I have been given permission to sleep here in the Praetorium, if I wish to do so, so as to be near the bridge work and my lessons. This is a valued privilege since the legion's sleeping areas are unheated and one goes to his sleeping place there with all the covering one can find against the cold. Since my involvement with the engineer no-one has tagged me for patrol detail along the Rhenus Road or sentry duty protecting the timber markers in the forest. I am very pleased to be able to devote most of my free time to my lessons.
Shortly after I returned to my work upon the drawings, a centurion suddenly thrust his head around the door curtain and asked gruffly after
the engineer. I slammed to attention and replied that he had gone out, and hastily added that he had not left word where he would be. The centurion growled something unintelligible and hurried away, his nailed sandals clicking down the brick hallway. The dinner hour was nearly here but I felt that I had better stay by the office, and in my pack I had a store of barley cake and cheese to keep me from hunger. After a meager supper and straightening the room in anticipation of the next day's work, I saw that fires in the braziers were dying, so I banked the coals in each one, and laid out a supply of the special quick-burning pitch sticks that the engineer had shown me how to find and make.
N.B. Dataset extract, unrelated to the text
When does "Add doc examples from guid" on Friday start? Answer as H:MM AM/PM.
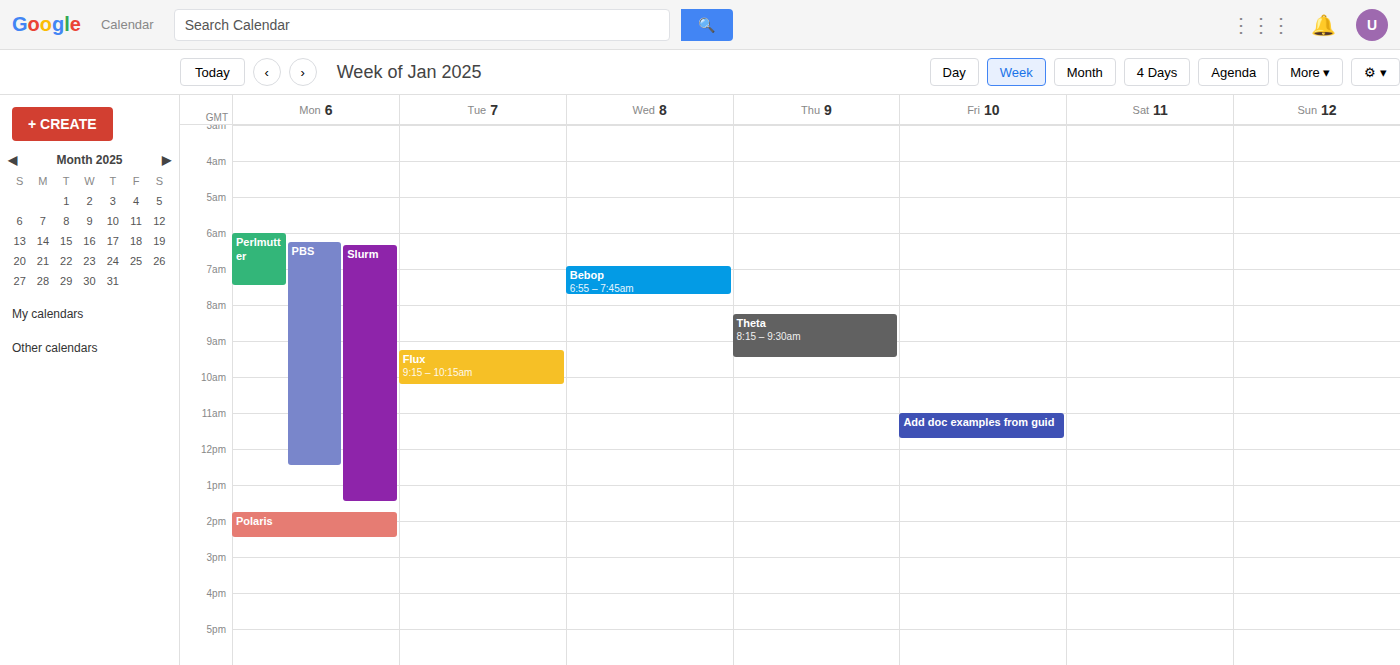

These were against his late return tonight or the next morning, needing to rekindle the fires to heat the room again. I unrolled my thin mattress in the corner and wrapped myself in my heavy robe. I remembered the look of harassment on the centurion's face when he looked into the room. Whatever the concern was, the solution was not likely to be easy. Centurions usually do not appeal to higher authority unless absolutely necessary. I suspected sleep might be slow to come, due to that suspense. I was right.